- **WHAT TO WORK ON**: Copy the listing exactly as given. Omit every picture.

- **INPUT FOR THIS TASK**:

++++++++++

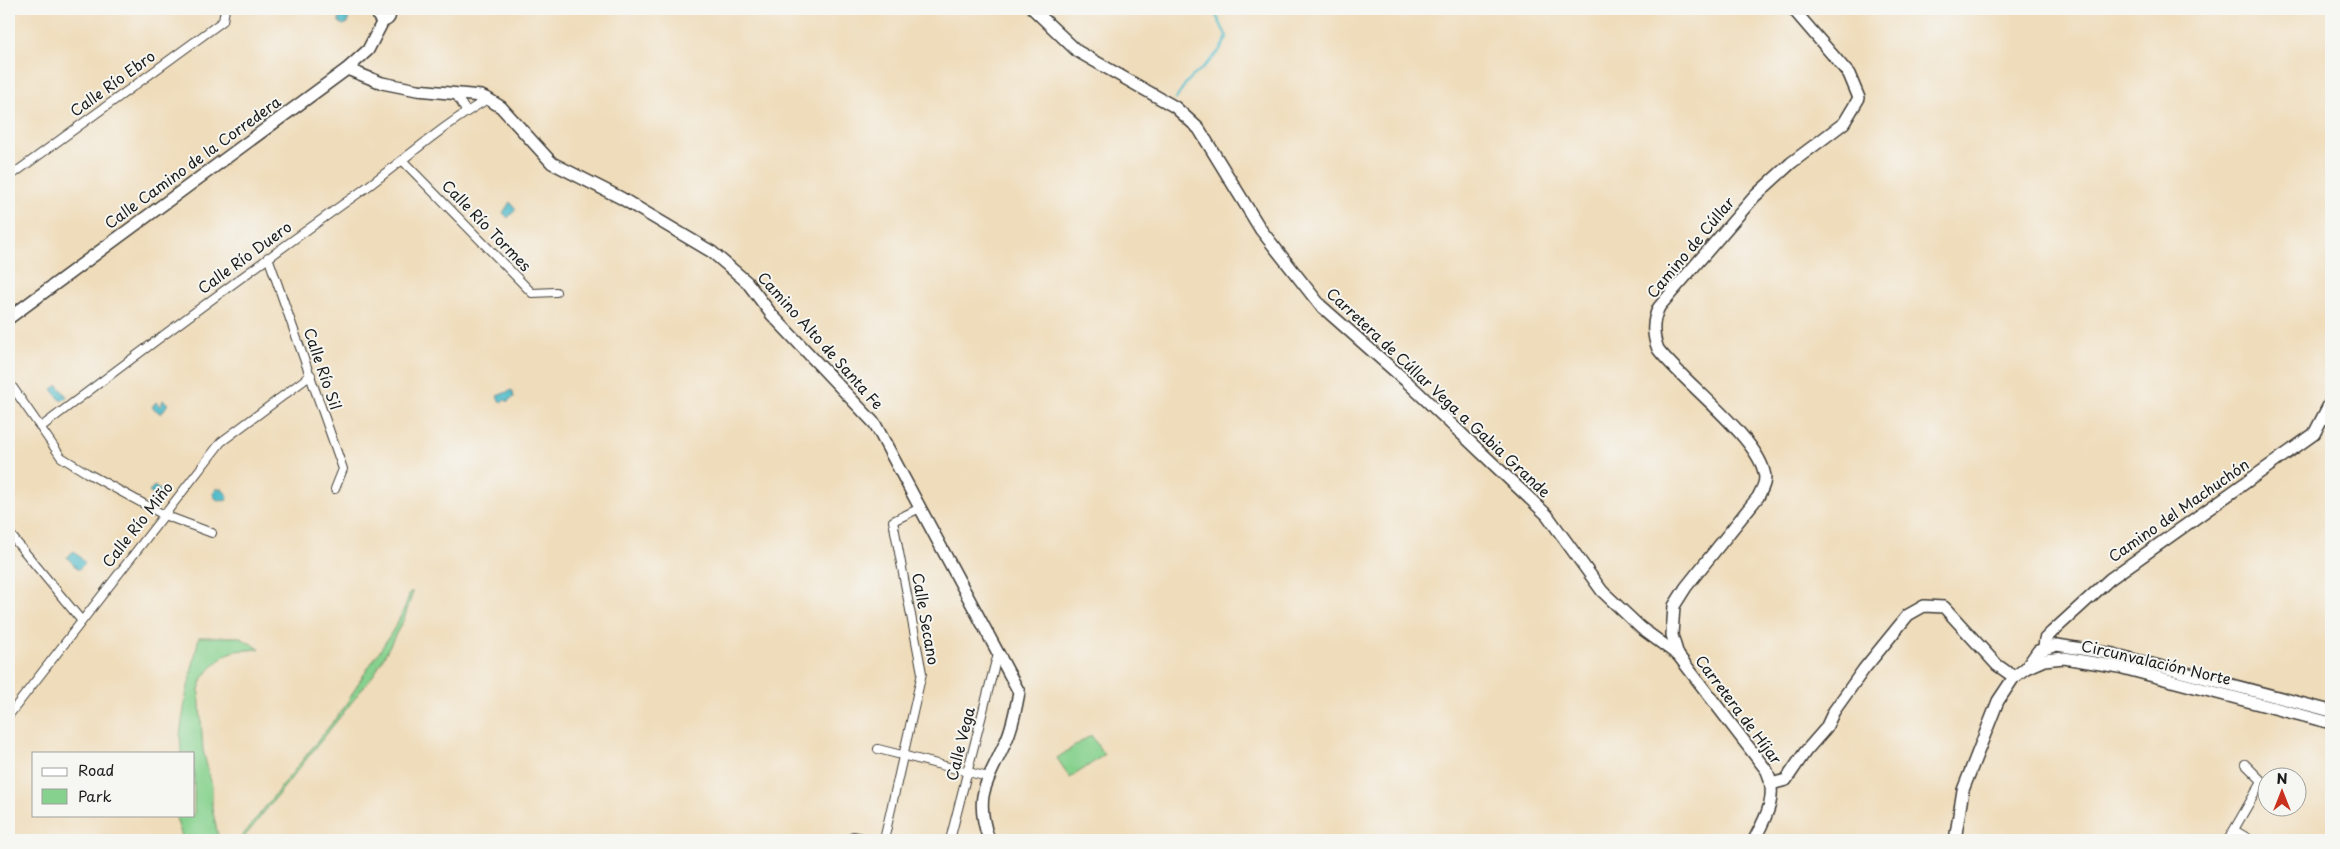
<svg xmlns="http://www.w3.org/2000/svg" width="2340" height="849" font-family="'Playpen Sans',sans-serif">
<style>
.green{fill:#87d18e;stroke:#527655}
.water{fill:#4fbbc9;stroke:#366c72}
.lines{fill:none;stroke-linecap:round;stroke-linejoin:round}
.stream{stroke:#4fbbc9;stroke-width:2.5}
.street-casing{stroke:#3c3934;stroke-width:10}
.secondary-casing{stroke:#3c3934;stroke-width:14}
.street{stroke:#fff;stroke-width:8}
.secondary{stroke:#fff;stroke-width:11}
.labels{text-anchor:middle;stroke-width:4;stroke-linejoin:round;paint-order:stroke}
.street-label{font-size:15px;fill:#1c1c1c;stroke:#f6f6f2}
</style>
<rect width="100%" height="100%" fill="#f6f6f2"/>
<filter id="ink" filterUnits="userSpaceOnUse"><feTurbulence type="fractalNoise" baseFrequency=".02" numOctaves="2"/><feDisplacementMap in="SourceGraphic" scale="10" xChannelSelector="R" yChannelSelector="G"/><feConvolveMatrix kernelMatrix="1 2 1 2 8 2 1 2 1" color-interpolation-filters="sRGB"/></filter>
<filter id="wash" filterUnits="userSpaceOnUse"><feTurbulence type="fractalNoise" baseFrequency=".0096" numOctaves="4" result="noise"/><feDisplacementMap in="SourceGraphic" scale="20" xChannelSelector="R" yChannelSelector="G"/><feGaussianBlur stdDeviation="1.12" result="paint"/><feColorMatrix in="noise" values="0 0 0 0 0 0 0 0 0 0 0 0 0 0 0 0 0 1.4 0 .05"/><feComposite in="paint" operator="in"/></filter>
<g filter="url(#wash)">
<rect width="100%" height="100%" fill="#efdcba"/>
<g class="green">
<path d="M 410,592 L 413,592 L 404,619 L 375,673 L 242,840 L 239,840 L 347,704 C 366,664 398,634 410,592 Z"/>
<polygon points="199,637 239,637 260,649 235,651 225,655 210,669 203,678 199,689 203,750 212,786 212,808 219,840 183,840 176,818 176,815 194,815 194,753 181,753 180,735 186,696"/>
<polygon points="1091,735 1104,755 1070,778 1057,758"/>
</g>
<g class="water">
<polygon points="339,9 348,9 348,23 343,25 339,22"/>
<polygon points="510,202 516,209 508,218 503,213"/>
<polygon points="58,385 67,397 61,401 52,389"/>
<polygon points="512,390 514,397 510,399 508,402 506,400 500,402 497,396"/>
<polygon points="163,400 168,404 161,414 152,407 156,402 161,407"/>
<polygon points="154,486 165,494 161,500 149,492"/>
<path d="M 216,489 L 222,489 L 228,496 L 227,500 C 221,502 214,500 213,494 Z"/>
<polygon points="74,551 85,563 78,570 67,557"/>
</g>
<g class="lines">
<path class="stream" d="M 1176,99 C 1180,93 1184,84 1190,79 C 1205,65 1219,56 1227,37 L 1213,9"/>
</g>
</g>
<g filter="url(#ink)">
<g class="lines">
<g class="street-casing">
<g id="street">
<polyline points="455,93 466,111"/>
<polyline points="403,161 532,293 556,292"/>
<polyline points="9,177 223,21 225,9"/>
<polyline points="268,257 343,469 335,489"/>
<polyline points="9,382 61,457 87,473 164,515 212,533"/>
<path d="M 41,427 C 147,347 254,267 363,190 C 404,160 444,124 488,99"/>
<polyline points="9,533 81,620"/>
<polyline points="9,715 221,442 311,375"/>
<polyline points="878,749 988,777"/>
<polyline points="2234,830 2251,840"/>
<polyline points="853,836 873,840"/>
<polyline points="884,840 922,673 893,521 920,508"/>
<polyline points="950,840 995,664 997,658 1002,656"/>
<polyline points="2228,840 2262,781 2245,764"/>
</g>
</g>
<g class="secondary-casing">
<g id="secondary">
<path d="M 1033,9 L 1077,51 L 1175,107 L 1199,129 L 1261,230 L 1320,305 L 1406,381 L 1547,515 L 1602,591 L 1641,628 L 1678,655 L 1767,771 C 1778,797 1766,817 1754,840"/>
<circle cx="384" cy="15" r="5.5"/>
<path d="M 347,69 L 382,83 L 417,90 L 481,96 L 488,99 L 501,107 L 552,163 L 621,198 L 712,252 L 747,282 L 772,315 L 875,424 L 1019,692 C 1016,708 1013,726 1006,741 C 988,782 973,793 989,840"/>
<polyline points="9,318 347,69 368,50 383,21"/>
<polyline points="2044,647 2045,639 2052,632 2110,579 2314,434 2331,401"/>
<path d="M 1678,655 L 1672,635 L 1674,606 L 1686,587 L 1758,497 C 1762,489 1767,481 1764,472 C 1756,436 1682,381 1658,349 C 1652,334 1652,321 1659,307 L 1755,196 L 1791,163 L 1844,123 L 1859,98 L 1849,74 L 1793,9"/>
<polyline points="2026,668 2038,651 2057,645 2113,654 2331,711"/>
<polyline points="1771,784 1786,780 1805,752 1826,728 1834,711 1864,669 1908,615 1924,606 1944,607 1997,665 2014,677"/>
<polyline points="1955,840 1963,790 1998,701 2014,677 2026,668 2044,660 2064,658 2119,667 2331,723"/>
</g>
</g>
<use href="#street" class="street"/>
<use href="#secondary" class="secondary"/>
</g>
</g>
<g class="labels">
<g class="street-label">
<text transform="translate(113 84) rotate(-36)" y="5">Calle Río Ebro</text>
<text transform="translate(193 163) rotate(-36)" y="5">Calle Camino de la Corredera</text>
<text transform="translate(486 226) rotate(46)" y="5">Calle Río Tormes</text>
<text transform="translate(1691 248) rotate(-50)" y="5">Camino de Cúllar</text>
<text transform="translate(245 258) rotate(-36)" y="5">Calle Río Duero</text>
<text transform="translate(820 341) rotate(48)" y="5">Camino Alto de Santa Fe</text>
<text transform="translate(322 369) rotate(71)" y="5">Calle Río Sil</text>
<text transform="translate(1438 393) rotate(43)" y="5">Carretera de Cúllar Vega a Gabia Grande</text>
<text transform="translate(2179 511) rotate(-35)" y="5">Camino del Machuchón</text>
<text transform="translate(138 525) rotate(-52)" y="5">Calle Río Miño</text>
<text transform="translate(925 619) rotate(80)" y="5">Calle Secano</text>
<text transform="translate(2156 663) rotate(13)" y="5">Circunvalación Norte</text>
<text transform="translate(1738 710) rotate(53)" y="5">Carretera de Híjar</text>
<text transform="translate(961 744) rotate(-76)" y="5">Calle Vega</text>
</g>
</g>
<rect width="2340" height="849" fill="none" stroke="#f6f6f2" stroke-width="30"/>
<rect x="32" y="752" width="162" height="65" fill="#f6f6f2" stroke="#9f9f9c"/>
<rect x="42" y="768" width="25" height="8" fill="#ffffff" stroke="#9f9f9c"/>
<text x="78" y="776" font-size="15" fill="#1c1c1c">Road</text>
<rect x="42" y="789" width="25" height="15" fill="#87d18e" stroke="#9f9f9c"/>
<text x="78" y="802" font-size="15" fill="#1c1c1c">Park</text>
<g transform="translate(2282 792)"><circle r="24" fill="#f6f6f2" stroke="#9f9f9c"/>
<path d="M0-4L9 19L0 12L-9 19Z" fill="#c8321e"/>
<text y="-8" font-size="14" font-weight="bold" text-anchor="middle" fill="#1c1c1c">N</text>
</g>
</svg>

++++++++++

- **FINISHED TASK**:
<svg xmlns="http://www.w3.org/2000/svg" width="2340" height="849" font-family="'Playpen Sans',sans-serif">
<style>
.green{fill:#87d18e;stroke:#527655}
.water{fill:#4fbbc9;stroke:#366c72}
.lines{fill:none;stroke-linecap:round;stroke-linejoin:round}
.stream{stroke:#4fbbc9;stroke-width:2.5}
.street-casing{stroke:#3c3934;stroke-width:10}
.secondary-casing{stroke:#3c3934;stroke-width:14}
.street{stroke:#fff;stroke-width:8}
.secondary{stroke:#fff;stroke-width:11}
.labels{text-anchor:middle;stroke-width:4;stroke-linejoin:round;paint-order:stroke}
.street-label{font-size:15px;fill:#1c1c1c;stroke:#f6f6f2}
</style>
<rect width="100%" height="100%" fill="#f6f6f2"/>
<filter id="ink" filterUnits="userSpaceOnUse"><feTurbulence type="fractalNoise" baseFrequency=".02" numOctaves="2"/><feDisplacementMap in="SourceGraphic" scale="10" xChannelSelector="R" yChannelSelector="G"/><feConvolveMatrix kernelMatrix="1 2 1 2 8 2 1 2 1" color-interpolation-filters="sRGB"/></filter>
<filter id="wash" filterUnits="userSpaceOnUse"><feTurbulence type="fractalNoise" baseFrequency=".0096" numOctaves="4" result="noise"/><feDisplacementMap in="SourceGraphic" scale="20" xChannelSelector="R" yChannelSelector="G"/><feGaussianBlur stdDeviation="1.12" result="paint"/><feColorMatrix in="noise" values="0 0 0 0 0 0 0 0 0 0 0 0 0 0 0 0 0 1.4 0 .05"/><feComposite in="paint" operator="in"/></filter>
<g filter="url(#wash)">
<rect width="100%" height="100%" fill="#efdcba"/>
<g class="green">
<path d="M 410,592 L 413,592 L 404,619 L 375,673 L 242,840 L 239,840 L 347,704 C 366,664 398,634 410,592 Z"/>
<polygon points="199,637 239,637 260,649 235,651 225,655 210,669 203,678 199,689 203,750 212,786 212,808 219,840 183,840 176,818 176,815 194,815 194,753 181,753 180,735 186,696"/>
<polygon points="1091,735 1104,755 1070,778 1057,758"/>
</g>
<g class="water">
<polygon points="339,9 348,9 348,23 343,25 339,22"/>
<polygon points="510,202 516,209 508,218 503,213"/>
<polygon points="58,385 67,397 61,401 52,389"/>
<polygon points="512,390 514,397 510,399 508,402 506,400 500,402 497,396"/>
<polygon points="163,400 168,404 161,414 152,407 156,402 161,407"/>
<polygon points="154,486 165,494 161,500 149,492"/>
<path d="M 216,489 L 222,489 L 228,496 L 227,500 C 221,502 214,500 213,494 Z"/>
<polygon points="74,551 85,563 78,570 67,557"/>
</g>
<g class="lines">
<path class="stream" d="M 1176,99 C 1180,93 1184,84 1190,79 C 1205,65 1219,56 1227,37 L 1213,9"/>
</g>
</g>
<g filter="url(#ink)">
<g class="lines">
<g class="street-casing">
<g id="street">
<polyline points="455,93 466,111"/>
<polyline points="403,161 532,293 556,292"/>
<polyline points="9,177 223,21 225,9"/>
<polyline points="268,257 343,469 335,489"/>
<polyline points="9,382 61,457 87,473 164,515 212,533"/>
<path d="M 41,427 C 147,347 254,267 363,190 C 404,160 444,124 488,99"/>
<polyline points="9,533 81,620"/>
<polyline points="9,715 221,442 311,375"/>
<polyline points="878,749 988,777"/>
<polyline points="2234,830 2251,840"/>
<polyline points="853,836 873,840"/>
<polyline points="884,840 922,673 893,521 920,508"/>
<polyline points="950,840 995,664 997,658 1002,656"/>
<polyline points="2228,840 2262,781 2245,764"/>
</g>
</g>
<g class="secondary-casing">
<g id="secondary">
<path d="M 1033,9 L 1077,51 L 1175,107 L 1199,129 L 1261,230 L 1320,305 L 1406,381 L 1547,515 L 1602,591 L 1641,628 L 1678,655 L 1767,771 C 1778,797 1766,817 1754,840"/>
<circle cx="384" cy="15" r="5.5"/>
<path d="M 347,69 L 382,83 L 417,90 L 481,96 L 488,99 L 501,107 L 552,163 L 621,198 L 712,252 L 747,282 L 772,315 L 875,424 L 1019,692 C 1016,708 1013,726 1006,741 C 988,782 973,793 989,840"/>
<polyline points="9,318 347,69 368,50 383,21"/>
<polyline points="2044,647 2045,639 2052,632 2110,579 2314,434 2331,401"/>
<path d="M 1678,655 L 1672,635 L 1674,606 L 1686,587 L 1758,497 C 1762,489 1767,481 1764,472 C 1756,436 1682,381 1658,349 C 1652,334 1652,321 1659,307 L 1755,196 L 1791,163 L 1844,123 L 1859,98 L 1849,74 L 1793,9"/>
<polyline points="2026,668 2038,651 2057,645 2113,654 2331,711"/>
<polyline points="1771,784 1786,780 1805,752 1826,728 1834,711 1864,669 1908,615 1924,606 1944,607 1997,665 2014,677"/>
<polyline points="1955,840 1963,790 1998,701 2014,677 2026,668 2044,660 2064,658 2119,667 2331,723"/>
</g>
</g>
<use href="#street" class="street"/>
<use href="#secondary" class="secondary"/>
</g>
</g>
<g class="labels">
<g class="street-label">
<text transform="translate(113 84) rotate(-36)" y="5">Calle Río Ebro</text>
<text transform="translate(193 163) rotate(-36)" y="5">Calle Camino de la Corredera</text>
<text transform="translate(486 226) rotate(46)" y="5">Calle Río Tormes</text>
<text transform="translate(1691 248) rotate(-50)" y="5">Camino de Cúllar</text>
<text transform="translate(245 258) rotate(-36)" y="5">Calle Río Duero</text>
<text transform="translate(820 341) rotate(48)" y="5">Camino Alto de Santa Fe</text>
<text transform="translate(322 369) rotate(71)" y="5">Calle Río Sil</text>
<text transform="translate(1438 393) rotate(43)" y="5">Carretera de Cúllar Vega a Gabia Grande</text>
<text transform="translate(2179 511) rotate(-35)" y="5">Camino del Machuchón</text>
<text transform="translate(138 525) rotate(-52)" y="5">Calle Río Miño</text>
<text transform="translate(925 619) rotate(80)" y="5">Calle Secano</text>
<text transform="translate(2156 663) rotate(13)" y="5">Circunvalación Norte</text>
<text transform="translate(1738 710) rotate(53)" y="5">Carretera de Híjar</text>
<text transform="translate(961 744) rotate(-76)" y="5">Calle Vega</text>
</g>
</g>
<rect width="2340" height="849" fill="none" stroke="#f6f6f2" stroke-width="30"/>
<rect x="32" y="752" width="162" height="65" fill="#f6f6f2" stroke="#9f9f9c"/>
<rect x="42" y="768" width="25" height="8" fill="#ffffff" stroke="#9f9f9c"/>
<text x="78" y="776" font-size="15" fill="#1c1c1c">Road</text>
<rect x="42" y="789" width="25" height="15" fill="#87d18e" stroke="#9f9f9c"/>
<text x="78" y="802" font-size="15" fill="#1c1c1c">Park</text>
<g transform="translate(2282 792)"><circle r="24" fill="#f6f6f2" stroke="#9f9f9c"/>
<path d="M0-4L9 19L0 12L-9 19Z" fill="#c8321e"/>
<text y="-8" font-size="14" font-weight="bold" text-anchor="middle" fill="#1c1c1c">N</text>
</g>
</svg>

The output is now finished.